What i'm trying to achieve here is a straight value comparison of boxed primitive types.
((object)12).Equals((object)12); // Type match will result in a value comparison,
((object)12).Equals((object)12d); // but a type mismatch will not. (false)
object.Equals((object)12,(object)12d); // Same here. (false)
I understand the 'why'. I just don't see a 'how'.
The types are unknown until runtime, where they could be any primitive type from a datasource. That includes strings, datetimes, bools, etc. I've gone down the ugly route of writing an extension method that works out both types, and then casts before doing a '==' comparison: (For completeness, i included every primitive type, plus those i was interested in)
public static bool ValueEquals(this object thisObj, object compare)
{
if (thisObj is int)
{
int obj = (int)thisObj;
if (compare is int)
return (obj == (int)compare);
if (compare is uint)
return (obj == (uint)compare);
if (compare is decimal)
return (obj == (decimal)compare);
if (compare is float)
return (obj == (float)compare);
<... and so on for each primitive type ...>
}
if (thisObj is uint)
{
uint obj = (uint)thisObj;
if (compare is int)
return (obj == (int)compare);
if (compare is uint)
return (obj == (uint)compare);
<... Again for each primitive type ...>
}
if (thisObj is decimal)
{
decimal obj = (decimal)thisObj;
if (compare is int)
return (obj == (int)compare);
<... Etc, etc ...>
The resulting method turned out to be 300+ lines long, which was fine (yet hideous), but now I need to do more than just '=='. I need >, <, <=, >=, !=.
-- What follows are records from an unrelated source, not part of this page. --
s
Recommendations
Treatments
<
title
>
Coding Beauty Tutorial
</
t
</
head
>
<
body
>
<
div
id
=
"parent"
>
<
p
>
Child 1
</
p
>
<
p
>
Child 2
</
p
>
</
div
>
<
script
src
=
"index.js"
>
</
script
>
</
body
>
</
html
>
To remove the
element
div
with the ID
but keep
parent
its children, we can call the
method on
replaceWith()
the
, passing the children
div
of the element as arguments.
Is there anything in Reflection that i could use for boxed value type comparisons?
Anything at all?
Looks like you are assuming the type from arg1 is the one you want to convert to, so I'd use a genric like this. As long as arg2 is IConvertible (int, double, all numerics, string, etc are all IConvertible) this will work:
public static bool ValueEquality<T1, T2>(T1 val1, T2 val2)
where T1 : IConvertible
where T2 : IConvertible
{
// convert val2 to type of val1.
T1 boxed2 = (T1) Convert.ChangeType(val2, typeof (T1));
// compare now that same type.
return val1.Equals(boxed2);
}
** UPDATE ** Made both types generic args, can both be inferred and adds more compile time safety on arg2 to make sure it's IConvertible at compile time.
Given this generic function, all of the following now return true (don't need to specify type argument since inferred from first argument:
Console.WriteLine(ValueEquality(1, "1"));
Console.WriteLine(ValueEquality(2, 2.0));
Console.WriteLine(ValueEquality(3, 3L));
UPDATE
Based on your comment, here's an overload if all you have are objects. Both can co-exist and it will call the one more appropriate based on the arguments:
public static bool ValueEquality(object val1, object val2)
{
if (!(val1 is IConvertible)) throw new ArgumentException("val1 must be IConvertible type");
if (!(val2 is IConvertible)) throw new ArgumentException("val2 must be IConvertible type");
// convert val2 to type of val1.
var converted2 = Convert.ChangeType(val2, val1.GetType());
// compare now that same type.
return val1.Equals(converted2);
}
And this will work for object:
object obj1 = 1;
object obj2 = 1.0;
Console.WriteLine(ValueEquality(obj1, obj2));
As I said, both of these can co-exist as overloads, so if you compare compatible IConvertible types directly it will use the generic, and if you just have boxed types as object, it will use the object overload.
Look into using IComparable instead of manual if's - http://msdn.microsoft.com/en-us/library/system.icomparable.compareto.aspx.
If you need something similar in future consider swith on types of one operand first and implementing "operation handler" class for each of the types with method to handle the operation like IntOpHandler.PerformOp(int left, object right)
.
You can also often decrease number of types you need to deal with by merging multiple types togeter first (i.e. byte, short, ushort, int, uint, long - cast to long first, then perform operations on long).